◆ **Task brief**
With the pictures removed, please write out every line below exactly as given.

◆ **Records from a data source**
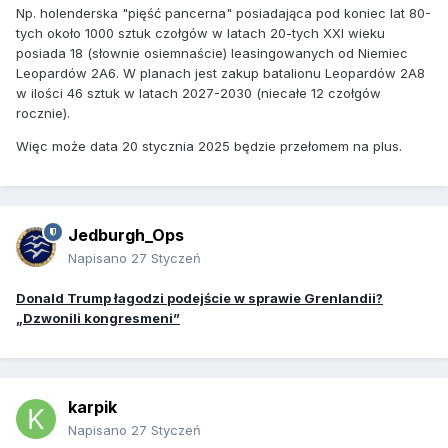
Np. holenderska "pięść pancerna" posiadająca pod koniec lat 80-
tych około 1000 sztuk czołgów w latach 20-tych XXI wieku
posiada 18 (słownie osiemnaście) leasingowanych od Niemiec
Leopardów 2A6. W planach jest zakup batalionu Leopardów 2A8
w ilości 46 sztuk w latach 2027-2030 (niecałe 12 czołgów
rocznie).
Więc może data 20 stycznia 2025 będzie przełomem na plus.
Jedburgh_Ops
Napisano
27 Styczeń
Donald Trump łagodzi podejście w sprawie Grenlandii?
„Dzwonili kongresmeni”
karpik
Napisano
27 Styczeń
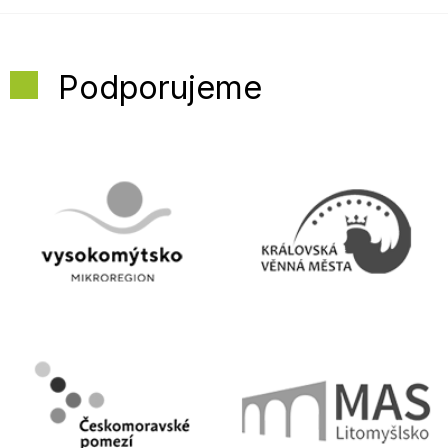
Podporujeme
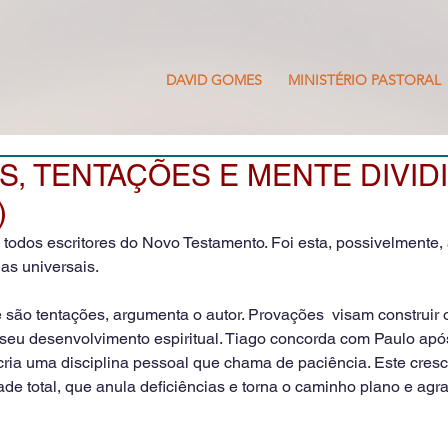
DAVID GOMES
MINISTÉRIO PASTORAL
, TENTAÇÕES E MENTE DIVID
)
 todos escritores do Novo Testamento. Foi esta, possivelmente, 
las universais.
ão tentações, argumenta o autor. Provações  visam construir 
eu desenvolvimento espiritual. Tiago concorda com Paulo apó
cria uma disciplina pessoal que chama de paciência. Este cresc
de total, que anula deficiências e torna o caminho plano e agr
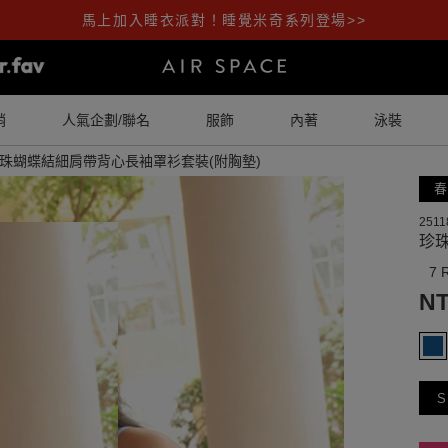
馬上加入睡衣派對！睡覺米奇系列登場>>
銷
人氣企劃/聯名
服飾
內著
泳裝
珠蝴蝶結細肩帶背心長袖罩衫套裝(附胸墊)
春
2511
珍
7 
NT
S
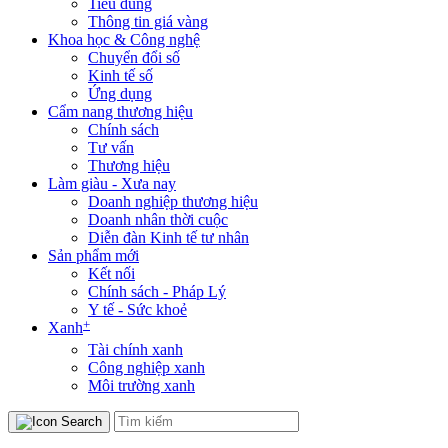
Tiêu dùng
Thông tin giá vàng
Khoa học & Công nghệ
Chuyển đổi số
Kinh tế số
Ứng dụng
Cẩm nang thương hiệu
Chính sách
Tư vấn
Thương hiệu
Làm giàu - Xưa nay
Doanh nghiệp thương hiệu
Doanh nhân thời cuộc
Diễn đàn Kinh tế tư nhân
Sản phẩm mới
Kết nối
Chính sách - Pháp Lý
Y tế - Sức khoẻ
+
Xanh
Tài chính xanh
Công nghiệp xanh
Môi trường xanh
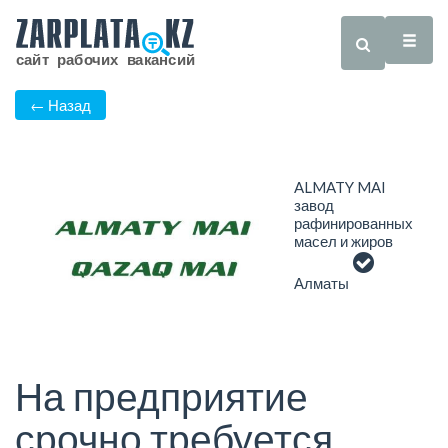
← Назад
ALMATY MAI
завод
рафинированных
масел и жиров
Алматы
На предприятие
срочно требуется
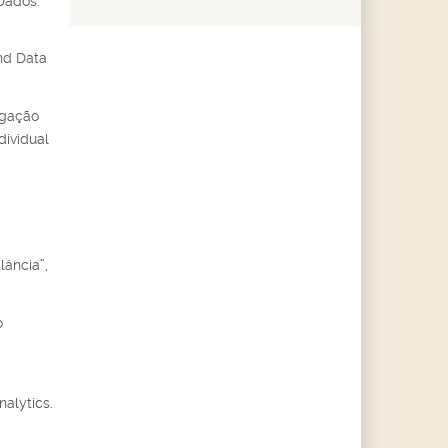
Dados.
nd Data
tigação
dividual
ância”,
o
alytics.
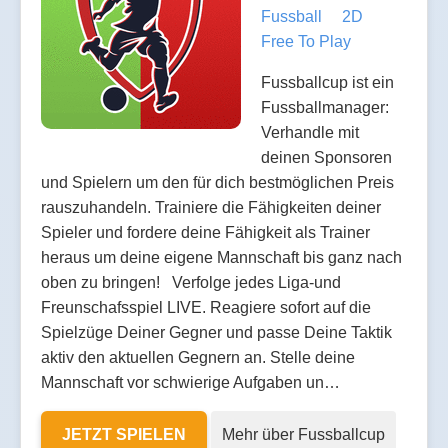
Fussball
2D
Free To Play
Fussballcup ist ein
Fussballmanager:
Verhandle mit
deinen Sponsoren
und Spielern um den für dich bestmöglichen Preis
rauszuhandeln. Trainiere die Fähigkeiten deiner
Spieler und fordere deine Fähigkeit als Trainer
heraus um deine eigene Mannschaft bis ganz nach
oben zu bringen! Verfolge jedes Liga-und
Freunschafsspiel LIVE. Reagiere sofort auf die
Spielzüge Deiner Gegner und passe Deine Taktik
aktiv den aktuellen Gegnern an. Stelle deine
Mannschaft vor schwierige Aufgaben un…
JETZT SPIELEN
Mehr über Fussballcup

◆ **Solution to this exercise**
Np. holenderska "pięść pancerna" posiadająca pod koniec lat 80-
tych około 1000 sztuk czołgów w latach 20-tych XXI wieku
posiada 18 (słownie osiemnaście) leasingowanych od Niemiec
Leopardów 2A6. W planach jest zakup batalionu Leopardów 2A8
w ilości 46 sztuk w latach 2027-2030 (niecałe 12 czołgów
rocznie).
Więc może data 20 stycznia 2025 będzie przełomem na plus.
Jedburgh_Ops
Napisano
27 Styczeń
Donald Trump łagodzi podejście w sprawie Grenlandii?
„Dzwonili kongresmeni”
karpik
Napisano
27 Styczeń
Podporujeme
DAVID GOMES
MINISTÉRIO PASTORAL
, TENTAÇÕES E MENTE DIVID
)
 todos escritores do Novo Testamento. Foi esta, possivelmente, 
las universais.
ão tentações, argumenta o autor. Provações  visam construir 
eu desenvolvimento espiritual. Tiago concorda com Paulo apó
cria uma disciplina pessoal que chama de paciência. Este cresc
de total, que anula deficiências e torna o caminho plano e agr
馬上加入睡衣派對！睡覺米奇系列登場>>
銷
人氣企劃/聯名
服飾
內著
泳裝
珠蝴蝶結細肩帶背心長袖罩衫套裝(附胸墊)
春
2511
珍
7 
NT
S
Tiêu dùng
Thông tin giá vàng
Khoa học & Công nghệ
Chuyển đổi số
Kinh tế số
Ứng dụng
Cẩm nang thương hiệu
Chính sách
Tư vấn
Thương hiệu
Làm giàu - Xưa nay
Doanh nghiệp thương hiệu
Doanh nhân thời cuộc
Diễn đàn Kinh tế tư nhân
Sản phẩm mới
Kết nối
Chính sách - Pháp Lý
Y tế - Sức khoẻ
+
Xanh
Tài chính xanh
Công nghiệp xanh
Môi trường xanh
← Назад
ALMATY MAI
завод
рафинированных
масел и жиров
Алматы
На предприятие
срочно требуется
Dados.
nd Data
tigação
dividual
ância”,
o
alytics.
Fussball
2D
Free To Play
Fussballcup ist ein
Fussballmanager:
Verhandle mit
deinen Sponsoren
und Spielern um den für dich bestmöglichen Preis
rauszuhandeln. Trainiere die Fähigkeiten deiner
Spieler und fordere deine Fähigkeit als Trainer
heraus um deine eigene Mannschaft bis ganz nach
oben zu bringen! Verfolge jedes Liga-und
Freunschafsspiel LIVE. Reagiere sofort auf die
Spielzüge Deiner Gegner und passe Deine Taktik
aktiv den aktuellen Gegnern an. Stelle deine
Mannschaft vor schwierige Aufgaben un…
JETZT SPIELEN
Mehr über Fussballcup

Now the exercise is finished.